アバルトのスペシャリストによる595チューン
輸入車チューニングの世界で、ベース車として人気が高まっているアバルト595。言わずと知れたフォアット500ベースのメーカーチューンドだが、今回はその具体的な魅力と可能性を、フィアットチューニングのスペシャリスト“トゥルッコ”の橋本代表に聞いてみた。
「アバルト595は小さくて速いクルマ好きにはドンピシャハマるマシンなんです」とは橋本さん。
スペック的に言えば、ダウンサイジングターボ(初期ベースグレード)で135psと飛び抜けたモノではないが、「エンブレム、ヒストリーを含めて『ブランド』力を上手に利用している」とのこと。そして、元々レースに携わったアバルトの作品ということもあり、剛性感やステアリールなどはベースのフィアット500とは比べものにならないほどだという。
その一方で「未完であるのも魅力」とも語る。つまり、手を入れる余地があるので、自分でチューニングしたい層にもピタリとハマるわけだ。 国内外問わず、多くのメーカーがパーツを展開しているのもポイントで、イジる上で非常に自由度が高いベース車両なのである。
エンジンは大きく分けてIHIタービン車(135ps〜145psのベースグレードが中心)と、ギャレットタービン車(高出力仕様)の2モデルが存在する。後者はドッカンターボ感が強いが、それをマネージメントで補えればネガは消える。
アバルト595チューンの課題は低速トルクの確保とのことで、トゥロッコではサージ容量を約100ccほどアップできるスロットルスペーサーを用意。内部の段差を補正する設計がなされているのも特徴で、電子制御スロットル特有の低中速域のもたつきを解消し、アクセルレスポンス改善にも寄与する。
ハイチューンドは高回転域での失火が命取りになる。そこで開発されたのが、純正コイル以上の品質・性能を持ちながら、リーズナブルな価格を実現した『ハイスパーク スポルト イグニションコイル』。長時間&持続的な高エネルギースパークにより、エンジン性能を最大限に引き出すことが可能だ。

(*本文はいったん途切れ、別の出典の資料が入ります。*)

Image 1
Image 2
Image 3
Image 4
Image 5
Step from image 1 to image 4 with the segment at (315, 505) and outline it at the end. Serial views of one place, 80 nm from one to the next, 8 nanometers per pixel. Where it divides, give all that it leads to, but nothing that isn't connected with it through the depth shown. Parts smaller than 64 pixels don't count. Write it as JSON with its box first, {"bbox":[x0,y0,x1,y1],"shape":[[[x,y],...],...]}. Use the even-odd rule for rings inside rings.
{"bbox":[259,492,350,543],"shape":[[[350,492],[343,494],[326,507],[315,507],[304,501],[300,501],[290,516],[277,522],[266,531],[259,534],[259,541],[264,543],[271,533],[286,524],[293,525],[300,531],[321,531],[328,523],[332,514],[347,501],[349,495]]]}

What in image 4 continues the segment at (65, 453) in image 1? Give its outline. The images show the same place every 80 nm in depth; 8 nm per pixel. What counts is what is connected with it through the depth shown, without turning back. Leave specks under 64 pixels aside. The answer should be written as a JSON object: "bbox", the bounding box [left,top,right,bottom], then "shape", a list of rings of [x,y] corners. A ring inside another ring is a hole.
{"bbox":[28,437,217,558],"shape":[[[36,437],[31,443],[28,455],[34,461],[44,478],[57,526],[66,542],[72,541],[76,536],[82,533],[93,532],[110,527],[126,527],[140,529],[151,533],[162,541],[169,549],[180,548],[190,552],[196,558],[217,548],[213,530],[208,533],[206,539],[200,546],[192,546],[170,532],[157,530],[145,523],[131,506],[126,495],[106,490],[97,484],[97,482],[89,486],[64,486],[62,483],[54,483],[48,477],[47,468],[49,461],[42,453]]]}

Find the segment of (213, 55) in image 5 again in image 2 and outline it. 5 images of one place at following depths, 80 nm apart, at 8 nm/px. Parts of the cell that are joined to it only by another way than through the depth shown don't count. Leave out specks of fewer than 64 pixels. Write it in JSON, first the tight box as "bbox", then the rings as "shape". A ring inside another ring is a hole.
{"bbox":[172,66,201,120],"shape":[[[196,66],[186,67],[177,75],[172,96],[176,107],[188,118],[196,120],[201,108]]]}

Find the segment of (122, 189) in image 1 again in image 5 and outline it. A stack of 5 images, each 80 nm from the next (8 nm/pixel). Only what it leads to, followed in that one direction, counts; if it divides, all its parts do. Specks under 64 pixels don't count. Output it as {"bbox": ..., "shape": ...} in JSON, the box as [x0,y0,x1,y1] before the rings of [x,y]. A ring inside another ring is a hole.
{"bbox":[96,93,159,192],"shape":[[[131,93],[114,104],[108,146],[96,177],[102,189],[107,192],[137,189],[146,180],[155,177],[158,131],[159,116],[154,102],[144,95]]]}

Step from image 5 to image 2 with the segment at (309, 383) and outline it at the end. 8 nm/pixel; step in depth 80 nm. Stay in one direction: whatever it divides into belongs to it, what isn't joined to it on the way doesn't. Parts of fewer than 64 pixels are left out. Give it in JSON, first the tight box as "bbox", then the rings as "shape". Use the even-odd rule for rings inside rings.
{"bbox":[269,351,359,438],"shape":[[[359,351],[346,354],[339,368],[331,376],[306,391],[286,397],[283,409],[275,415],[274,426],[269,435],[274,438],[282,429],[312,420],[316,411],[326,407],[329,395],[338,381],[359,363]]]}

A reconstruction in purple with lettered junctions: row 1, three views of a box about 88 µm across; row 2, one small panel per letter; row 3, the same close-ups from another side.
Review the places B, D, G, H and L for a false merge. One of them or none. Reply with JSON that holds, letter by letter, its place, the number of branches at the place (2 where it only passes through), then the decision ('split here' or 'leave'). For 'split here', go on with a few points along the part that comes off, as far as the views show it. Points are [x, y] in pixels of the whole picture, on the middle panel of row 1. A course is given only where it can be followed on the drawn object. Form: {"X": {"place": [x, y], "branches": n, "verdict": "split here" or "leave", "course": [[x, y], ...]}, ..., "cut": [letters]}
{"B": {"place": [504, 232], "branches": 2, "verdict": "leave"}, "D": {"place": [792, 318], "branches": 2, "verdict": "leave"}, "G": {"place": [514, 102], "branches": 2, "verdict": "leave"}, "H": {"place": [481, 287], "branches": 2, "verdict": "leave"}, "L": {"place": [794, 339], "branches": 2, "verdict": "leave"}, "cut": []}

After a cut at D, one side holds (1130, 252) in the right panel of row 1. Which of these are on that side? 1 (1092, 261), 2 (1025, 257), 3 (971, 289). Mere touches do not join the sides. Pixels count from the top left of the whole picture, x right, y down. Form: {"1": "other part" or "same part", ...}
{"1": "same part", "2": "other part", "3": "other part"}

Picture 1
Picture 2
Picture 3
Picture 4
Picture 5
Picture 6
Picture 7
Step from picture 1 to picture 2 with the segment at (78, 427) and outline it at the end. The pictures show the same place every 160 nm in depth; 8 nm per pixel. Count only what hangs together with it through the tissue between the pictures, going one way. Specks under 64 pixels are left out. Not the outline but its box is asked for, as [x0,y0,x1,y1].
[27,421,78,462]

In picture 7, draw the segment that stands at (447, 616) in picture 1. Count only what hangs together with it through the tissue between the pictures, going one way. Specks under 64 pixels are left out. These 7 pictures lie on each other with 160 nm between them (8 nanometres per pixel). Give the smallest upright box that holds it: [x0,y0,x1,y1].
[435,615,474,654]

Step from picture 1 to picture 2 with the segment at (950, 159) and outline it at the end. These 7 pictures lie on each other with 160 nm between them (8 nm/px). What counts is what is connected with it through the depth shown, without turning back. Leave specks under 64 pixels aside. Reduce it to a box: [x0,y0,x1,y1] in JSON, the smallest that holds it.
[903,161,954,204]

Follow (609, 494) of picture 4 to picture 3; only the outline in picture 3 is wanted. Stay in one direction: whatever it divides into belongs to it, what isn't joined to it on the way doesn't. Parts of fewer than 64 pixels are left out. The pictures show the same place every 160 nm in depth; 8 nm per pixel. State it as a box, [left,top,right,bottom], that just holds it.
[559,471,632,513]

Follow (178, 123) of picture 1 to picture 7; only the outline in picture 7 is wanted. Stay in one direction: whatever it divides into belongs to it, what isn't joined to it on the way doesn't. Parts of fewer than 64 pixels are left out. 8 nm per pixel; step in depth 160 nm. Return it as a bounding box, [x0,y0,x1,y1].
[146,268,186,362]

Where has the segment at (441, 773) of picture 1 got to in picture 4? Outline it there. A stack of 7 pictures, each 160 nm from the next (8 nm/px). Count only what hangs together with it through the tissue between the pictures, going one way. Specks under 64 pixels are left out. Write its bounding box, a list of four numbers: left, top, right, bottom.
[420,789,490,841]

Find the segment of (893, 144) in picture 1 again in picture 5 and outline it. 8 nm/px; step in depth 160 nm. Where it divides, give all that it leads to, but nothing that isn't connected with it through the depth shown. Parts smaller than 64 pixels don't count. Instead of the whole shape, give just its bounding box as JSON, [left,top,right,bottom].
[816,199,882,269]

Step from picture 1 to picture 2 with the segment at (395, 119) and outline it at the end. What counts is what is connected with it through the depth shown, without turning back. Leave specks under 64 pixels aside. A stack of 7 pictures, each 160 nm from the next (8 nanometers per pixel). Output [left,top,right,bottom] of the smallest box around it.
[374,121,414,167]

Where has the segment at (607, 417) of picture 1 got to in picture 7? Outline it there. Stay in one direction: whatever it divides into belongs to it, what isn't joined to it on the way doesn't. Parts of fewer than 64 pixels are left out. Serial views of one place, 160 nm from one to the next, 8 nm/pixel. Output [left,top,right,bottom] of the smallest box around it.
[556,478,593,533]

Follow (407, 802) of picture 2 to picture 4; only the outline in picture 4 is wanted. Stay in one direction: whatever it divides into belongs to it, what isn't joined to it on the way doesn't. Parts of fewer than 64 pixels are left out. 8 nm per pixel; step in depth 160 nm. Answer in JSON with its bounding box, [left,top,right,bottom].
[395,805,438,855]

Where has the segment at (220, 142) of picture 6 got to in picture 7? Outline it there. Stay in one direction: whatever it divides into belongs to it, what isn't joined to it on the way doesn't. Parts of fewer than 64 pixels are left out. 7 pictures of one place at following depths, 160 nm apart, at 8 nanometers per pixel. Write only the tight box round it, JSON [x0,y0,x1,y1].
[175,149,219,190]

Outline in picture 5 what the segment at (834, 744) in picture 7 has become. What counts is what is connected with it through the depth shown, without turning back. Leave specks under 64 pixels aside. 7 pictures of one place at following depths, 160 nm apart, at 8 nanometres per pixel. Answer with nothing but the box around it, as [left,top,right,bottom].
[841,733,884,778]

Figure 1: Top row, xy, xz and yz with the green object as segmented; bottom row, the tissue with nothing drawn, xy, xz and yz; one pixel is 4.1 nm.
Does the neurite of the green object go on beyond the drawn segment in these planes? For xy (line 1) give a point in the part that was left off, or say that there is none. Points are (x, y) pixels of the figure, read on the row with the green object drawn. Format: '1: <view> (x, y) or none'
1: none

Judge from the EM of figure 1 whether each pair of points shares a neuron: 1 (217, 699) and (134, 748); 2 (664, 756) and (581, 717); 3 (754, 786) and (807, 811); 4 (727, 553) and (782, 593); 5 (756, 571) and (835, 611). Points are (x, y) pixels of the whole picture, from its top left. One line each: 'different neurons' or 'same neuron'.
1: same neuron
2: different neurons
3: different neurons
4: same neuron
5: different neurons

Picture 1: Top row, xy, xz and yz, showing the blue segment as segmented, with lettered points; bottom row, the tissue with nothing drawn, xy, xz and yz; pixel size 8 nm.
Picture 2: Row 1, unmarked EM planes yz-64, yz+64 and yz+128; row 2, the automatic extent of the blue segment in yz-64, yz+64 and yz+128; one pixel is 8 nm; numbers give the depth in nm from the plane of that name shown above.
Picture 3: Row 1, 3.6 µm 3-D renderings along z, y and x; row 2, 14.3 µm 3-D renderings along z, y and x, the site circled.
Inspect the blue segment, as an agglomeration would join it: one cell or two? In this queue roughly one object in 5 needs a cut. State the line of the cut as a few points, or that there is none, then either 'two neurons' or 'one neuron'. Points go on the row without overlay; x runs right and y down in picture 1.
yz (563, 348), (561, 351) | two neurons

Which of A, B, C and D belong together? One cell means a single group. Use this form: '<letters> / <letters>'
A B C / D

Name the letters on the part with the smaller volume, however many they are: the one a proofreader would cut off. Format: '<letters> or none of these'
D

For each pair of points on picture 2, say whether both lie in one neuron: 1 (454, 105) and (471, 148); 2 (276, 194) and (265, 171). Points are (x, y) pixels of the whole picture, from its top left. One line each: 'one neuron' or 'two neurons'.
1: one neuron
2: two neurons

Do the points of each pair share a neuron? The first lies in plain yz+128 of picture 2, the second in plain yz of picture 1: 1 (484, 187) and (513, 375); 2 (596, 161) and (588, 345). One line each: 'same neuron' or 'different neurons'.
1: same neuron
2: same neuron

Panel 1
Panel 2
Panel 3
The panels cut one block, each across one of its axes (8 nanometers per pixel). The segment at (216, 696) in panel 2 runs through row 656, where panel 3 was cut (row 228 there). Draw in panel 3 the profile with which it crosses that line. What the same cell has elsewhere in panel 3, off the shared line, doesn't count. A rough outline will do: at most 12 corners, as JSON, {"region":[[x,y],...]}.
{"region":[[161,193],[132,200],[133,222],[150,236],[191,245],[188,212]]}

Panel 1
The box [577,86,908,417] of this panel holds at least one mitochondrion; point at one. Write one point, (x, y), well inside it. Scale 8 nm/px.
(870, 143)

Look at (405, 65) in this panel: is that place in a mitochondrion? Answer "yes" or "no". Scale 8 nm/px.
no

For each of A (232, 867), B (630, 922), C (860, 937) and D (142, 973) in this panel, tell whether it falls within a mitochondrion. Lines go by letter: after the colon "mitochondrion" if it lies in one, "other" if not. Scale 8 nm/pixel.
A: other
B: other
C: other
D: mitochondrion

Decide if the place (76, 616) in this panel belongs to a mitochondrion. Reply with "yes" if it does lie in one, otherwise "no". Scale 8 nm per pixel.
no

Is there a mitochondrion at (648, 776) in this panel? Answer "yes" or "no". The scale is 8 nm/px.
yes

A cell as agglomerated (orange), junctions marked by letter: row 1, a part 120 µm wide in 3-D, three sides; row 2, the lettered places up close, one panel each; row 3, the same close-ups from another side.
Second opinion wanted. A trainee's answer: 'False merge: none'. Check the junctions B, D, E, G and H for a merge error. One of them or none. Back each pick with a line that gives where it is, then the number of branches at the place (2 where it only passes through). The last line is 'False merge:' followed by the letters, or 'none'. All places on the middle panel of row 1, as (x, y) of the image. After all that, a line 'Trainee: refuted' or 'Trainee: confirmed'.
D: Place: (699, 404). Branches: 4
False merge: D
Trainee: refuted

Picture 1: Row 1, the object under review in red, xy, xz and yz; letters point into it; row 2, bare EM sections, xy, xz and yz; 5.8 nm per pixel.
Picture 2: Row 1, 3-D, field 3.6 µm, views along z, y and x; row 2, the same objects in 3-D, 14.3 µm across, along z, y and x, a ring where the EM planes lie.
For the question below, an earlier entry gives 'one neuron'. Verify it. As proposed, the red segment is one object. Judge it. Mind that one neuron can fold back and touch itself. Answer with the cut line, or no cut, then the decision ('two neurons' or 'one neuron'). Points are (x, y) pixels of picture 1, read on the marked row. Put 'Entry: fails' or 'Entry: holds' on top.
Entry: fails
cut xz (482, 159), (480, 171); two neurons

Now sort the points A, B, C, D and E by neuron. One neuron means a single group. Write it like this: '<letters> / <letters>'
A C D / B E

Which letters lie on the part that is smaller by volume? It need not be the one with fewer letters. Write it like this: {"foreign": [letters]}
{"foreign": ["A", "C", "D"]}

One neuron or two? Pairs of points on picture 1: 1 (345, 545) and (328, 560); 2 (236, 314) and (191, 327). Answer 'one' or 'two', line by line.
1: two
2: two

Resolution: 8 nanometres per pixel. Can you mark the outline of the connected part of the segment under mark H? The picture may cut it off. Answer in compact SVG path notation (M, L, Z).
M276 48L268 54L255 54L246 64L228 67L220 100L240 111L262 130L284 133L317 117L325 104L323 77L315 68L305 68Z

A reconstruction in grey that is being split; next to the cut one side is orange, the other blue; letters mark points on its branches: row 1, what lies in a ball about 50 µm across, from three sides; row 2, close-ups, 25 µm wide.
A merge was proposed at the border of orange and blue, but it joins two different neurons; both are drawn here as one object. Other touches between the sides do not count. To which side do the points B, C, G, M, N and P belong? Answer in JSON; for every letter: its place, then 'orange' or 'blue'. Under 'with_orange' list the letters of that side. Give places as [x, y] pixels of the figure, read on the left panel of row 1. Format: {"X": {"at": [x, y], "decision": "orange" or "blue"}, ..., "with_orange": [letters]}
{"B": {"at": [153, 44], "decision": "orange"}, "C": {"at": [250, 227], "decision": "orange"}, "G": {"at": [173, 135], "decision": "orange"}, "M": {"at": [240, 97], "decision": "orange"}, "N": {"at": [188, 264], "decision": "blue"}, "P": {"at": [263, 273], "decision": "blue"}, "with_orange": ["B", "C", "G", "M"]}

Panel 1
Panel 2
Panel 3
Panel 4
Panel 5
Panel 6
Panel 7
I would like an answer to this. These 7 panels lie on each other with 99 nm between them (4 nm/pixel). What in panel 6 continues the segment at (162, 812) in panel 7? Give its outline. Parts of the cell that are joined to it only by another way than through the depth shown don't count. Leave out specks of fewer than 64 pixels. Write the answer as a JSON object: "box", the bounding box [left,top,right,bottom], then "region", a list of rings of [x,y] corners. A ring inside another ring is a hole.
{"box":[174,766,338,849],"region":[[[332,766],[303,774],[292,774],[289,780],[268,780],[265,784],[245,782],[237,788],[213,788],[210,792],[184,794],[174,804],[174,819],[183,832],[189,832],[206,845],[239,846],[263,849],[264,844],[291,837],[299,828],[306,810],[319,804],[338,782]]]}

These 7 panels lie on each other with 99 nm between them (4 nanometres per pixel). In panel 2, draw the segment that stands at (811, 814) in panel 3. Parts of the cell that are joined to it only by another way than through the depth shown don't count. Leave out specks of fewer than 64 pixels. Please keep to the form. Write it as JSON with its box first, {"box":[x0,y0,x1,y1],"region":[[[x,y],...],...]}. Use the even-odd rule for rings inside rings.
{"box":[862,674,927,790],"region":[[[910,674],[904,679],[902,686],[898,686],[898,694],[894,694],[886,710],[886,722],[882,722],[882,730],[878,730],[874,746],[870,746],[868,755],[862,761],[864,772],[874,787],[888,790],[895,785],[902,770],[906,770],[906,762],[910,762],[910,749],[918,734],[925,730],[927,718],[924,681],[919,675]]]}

ターボエンジンのポテンシャルを引き出すために必要なブーストアップには、ドイツ生まれのモジュール『レースチップGTS』を使用。大幅なトルクアップが狙える上、画面横のボタン(スマホでも可能)でモードを切り替えることも可能な製品だ。
フィアット500と比べて車高が低く、スプリングレートも高いアバルト595。サスペンション面で特に気になるのはリヤ側で、最初から傾いてマウントされるダンパーは縮むとどんどん地面と平行になっていく。そのためストロークが短く、乗り心地を確保するのが難しかったりする。
この問題を解決するために、トゥルッコはアラゴスタ製のタイプEをベースにしたオリジナル車高調を開発。リヤ側にサブタンクが備わっているのが特徴で、これによりオイル容量とストロークを確保。スポーツ走行はもちろん、快適な街乗りを楽しむのにも最適なサスキットとなっている。
岐阜のラテン車系プロショップ“レッドポイント”が開発した『MCB(モーションコントロールビーム)』は売れ筋の製品。国産車のチューニングシーンでも注目を集めるアイテムだが、アバルト595用はフロント、センター、リヤの3点が用意されている。
国産車チューニングのタイムアタックマシンにも採用例があるCAEウルトラシフターだが、アバルト595用も設定あり。驚くほどのショートストローク仕様で、スポーツ性アップは確実。撮影車両には装着されていないが、スマートなインストールを可能にする専用のシフトゲートパネルも開発済みだ。
スポーツモデルとは思えないほど着座位置が高いアバルト595。このネガを取り除くために、トゥルッコでは純正サベルトシートを25mmローマウントできるローポジションアダプターを開発。標準シート用のローマウント化アイテムも取り扱い中だ。
ちなみに、輸入車を語る上で遡上に挙がりがちなトラブル話も訊いてみたが、「基本的には国産車と変わらない」と橋本さん。そもそも冷却系や発電系、エアコン等々は日本メーカーの部品が採用されているため、信頼性は高いのだそう。
細かい部分でイタ車特有のクセはあるものの、チューニングという面では国産車と同じ楽しみ方ができるアバルト595。魅力的すぎるだろう。